§ DIRECTIONS
Type out all the data below, word for word.

*** Opening of MATERIAL SHOWN ***

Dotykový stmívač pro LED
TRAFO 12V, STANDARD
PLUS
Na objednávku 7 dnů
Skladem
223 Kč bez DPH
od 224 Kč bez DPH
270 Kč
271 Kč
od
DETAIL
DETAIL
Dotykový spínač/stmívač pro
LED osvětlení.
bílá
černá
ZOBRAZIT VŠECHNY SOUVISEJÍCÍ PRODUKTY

*** Close of MATERIAL SHOWN ***

§ OUTPUT BELOW
Dotykový stmívač pro LED
TRAFO 12V, STANDARD
PLUS
Na objednávku 7 dnů
Skladem
223 Kč bez DPH
od 224 Kč bez DPH
270 Kč
271 Kč
od
DETAIL
DETAIL
Dotykový spínač/stmívač pro
LED osvětlení.
bílá
černá
ZOBRAZIT VŠECHNY SOUVISEJÍCÍ PRODUKTY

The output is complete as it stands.